Ninguna ley, ningún sistema ni ningún expediente pueden sustituirlo.
El Estado puede hacer recomendaciones, facilitar el acceso a la información, apoyar a las profesiones médicas, pero no debe instrumentalizar el cuerpo, los pensamientos o las decisiones del individuo.
¿Qué ocurre cuando el Estado quiere imponer la sanidad?
- Las obligaciones de vacunación, los tratamientos obligatorios, los requisitos de máscaras o pruebas desempoderan al individuo.
- Ignoran la individualidad médica y destruyen la confianza en las relaciones médico-paciente.
- Se estigmatiza o margina a las personas que deciden lo contrario por buenas razones.
La coacción no genera confianza, sino resistencia, miedo y daños psicológicos a largo plazo.
El peligro digital: el expediente electrónico del paciente (ePA)
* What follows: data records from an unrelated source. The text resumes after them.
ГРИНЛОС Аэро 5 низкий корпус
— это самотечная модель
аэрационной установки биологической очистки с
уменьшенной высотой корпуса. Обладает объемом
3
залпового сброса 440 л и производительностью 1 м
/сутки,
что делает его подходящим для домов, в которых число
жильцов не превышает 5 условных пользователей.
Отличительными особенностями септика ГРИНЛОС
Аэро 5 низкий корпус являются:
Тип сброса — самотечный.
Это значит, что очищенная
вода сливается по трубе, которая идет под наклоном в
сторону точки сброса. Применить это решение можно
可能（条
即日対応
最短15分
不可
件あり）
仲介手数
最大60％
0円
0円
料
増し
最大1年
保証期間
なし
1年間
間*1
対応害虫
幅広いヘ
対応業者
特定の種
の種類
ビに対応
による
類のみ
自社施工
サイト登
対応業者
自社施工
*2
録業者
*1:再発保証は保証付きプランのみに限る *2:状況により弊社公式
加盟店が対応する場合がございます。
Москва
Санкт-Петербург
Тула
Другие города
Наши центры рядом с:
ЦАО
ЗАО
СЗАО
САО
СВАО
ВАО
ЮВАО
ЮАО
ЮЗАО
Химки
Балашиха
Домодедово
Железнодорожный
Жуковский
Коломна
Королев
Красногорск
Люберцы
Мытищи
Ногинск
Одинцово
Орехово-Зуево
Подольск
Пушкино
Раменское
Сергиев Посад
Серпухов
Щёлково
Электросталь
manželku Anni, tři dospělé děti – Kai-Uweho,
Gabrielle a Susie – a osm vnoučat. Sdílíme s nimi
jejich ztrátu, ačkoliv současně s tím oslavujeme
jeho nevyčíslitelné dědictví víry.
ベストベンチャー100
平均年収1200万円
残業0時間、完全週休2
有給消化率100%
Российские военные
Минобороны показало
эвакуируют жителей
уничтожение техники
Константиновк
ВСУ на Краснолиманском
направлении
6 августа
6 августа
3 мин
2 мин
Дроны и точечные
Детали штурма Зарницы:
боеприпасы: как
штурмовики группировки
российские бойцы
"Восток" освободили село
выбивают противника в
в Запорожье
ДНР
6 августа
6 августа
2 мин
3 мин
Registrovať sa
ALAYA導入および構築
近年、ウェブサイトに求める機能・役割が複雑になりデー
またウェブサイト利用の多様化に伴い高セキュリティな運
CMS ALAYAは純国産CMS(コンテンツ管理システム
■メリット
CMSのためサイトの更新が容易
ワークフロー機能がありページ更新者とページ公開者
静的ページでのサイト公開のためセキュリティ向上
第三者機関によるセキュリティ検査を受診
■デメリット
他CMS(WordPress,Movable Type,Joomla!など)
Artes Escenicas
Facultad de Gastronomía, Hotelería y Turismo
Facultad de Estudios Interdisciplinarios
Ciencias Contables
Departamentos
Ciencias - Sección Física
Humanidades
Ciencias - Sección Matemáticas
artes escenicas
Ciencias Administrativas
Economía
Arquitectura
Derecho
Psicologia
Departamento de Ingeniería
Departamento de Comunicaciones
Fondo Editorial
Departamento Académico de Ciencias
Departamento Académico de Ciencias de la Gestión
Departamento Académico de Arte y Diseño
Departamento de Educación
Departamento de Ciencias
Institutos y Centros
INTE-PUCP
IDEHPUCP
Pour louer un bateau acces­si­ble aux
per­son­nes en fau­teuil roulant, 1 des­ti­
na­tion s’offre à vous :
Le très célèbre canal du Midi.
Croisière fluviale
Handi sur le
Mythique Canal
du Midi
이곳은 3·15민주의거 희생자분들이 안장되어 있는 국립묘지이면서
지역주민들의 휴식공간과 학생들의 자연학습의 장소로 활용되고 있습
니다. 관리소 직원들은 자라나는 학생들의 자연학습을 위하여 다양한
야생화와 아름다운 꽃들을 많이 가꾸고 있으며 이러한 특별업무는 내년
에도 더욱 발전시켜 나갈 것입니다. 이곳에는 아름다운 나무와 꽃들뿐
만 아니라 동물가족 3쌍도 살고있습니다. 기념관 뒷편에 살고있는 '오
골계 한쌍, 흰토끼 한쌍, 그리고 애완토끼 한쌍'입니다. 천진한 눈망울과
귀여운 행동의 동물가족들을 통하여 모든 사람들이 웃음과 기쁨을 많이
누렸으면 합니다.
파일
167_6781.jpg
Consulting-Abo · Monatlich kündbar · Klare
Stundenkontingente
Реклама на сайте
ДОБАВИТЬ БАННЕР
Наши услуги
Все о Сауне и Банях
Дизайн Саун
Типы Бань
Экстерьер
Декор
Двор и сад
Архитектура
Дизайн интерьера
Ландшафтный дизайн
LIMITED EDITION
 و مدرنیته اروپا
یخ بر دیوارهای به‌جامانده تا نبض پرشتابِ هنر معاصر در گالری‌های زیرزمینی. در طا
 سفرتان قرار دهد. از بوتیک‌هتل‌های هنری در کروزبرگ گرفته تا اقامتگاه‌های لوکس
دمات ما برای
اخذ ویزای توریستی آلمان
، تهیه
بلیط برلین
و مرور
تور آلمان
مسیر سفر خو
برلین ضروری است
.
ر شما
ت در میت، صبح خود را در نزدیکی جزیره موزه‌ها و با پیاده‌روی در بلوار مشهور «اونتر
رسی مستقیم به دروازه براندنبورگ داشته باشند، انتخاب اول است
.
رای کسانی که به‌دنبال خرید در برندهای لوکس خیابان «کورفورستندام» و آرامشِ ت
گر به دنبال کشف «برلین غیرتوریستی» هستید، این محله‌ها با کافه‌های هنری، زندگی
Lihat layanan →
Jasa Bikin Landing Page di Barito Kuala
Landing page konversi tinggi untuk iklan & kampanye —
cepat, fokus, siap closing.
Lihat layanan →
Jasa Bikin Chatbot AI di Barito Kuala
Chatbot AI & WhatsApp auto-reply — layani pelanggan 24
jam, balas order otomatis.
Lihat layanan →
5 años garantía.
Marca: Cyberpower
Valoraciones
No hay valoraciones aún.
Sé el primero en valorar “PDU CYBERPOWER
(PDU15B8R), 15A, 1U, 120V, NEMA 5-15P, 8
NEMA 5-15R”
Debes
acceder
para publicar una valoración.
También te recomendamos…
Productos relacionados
La introducción de la ePA se vende como un progreso, pero es un ataque masivo a la intimidad, la libertad terapéutica y la confidencialidad médica.
¿Por qué es peligrosa la ePA?
- La centralización de los datos sanitarios sensibles hace que los ciudadanos sean transparentes: para las compañías de seguros médicos, las autoridades, la industria farmacéutica y las empresas tecnológicas.
- Los derechos de acceso de terceros (incluso sin consentimiento informado) socavan el secreto médico.
- Se suprime de hecho la voluntariedad: toda persona que no se oponga activamente queda automáticamente registrada.
- Los datos pueden utilizarse contra las personas: para la categorización arancelaria, la medicación obligatoria, el control social o, en el peor de los casos, para eliminar las voces críticas.
- En la dictadura de la salud digital, la salud se está convirtiendo en una mercancía de datos, y las personas en un recurso explotable.
Nuestra comprensión de la salud
We2030 significa:
- Educación en lugar de paternalismo
- Responsabilidad personal en lugar de vigilancia
- Libertad terapéutica en lugar de normalización
- Protección de datos en lugar de cobertura total
La salud pertenece a las personas, no al Estado.
Nuestra posición
La salud es un ámbito de la vida sensible y profundamente personal. Cualquiera que ejerza coacción en este ámbito -ya sea física, psicológica o digital- está cruzando una línea roja.
Por eso decimos no a las historias clínicas electrónicas sin consentimiento explícito.
No a la estandarización médica.
No a la dictadura de la sanidad digital.
Porque:
La salud no se puede forzar, es una responsabilidad individual.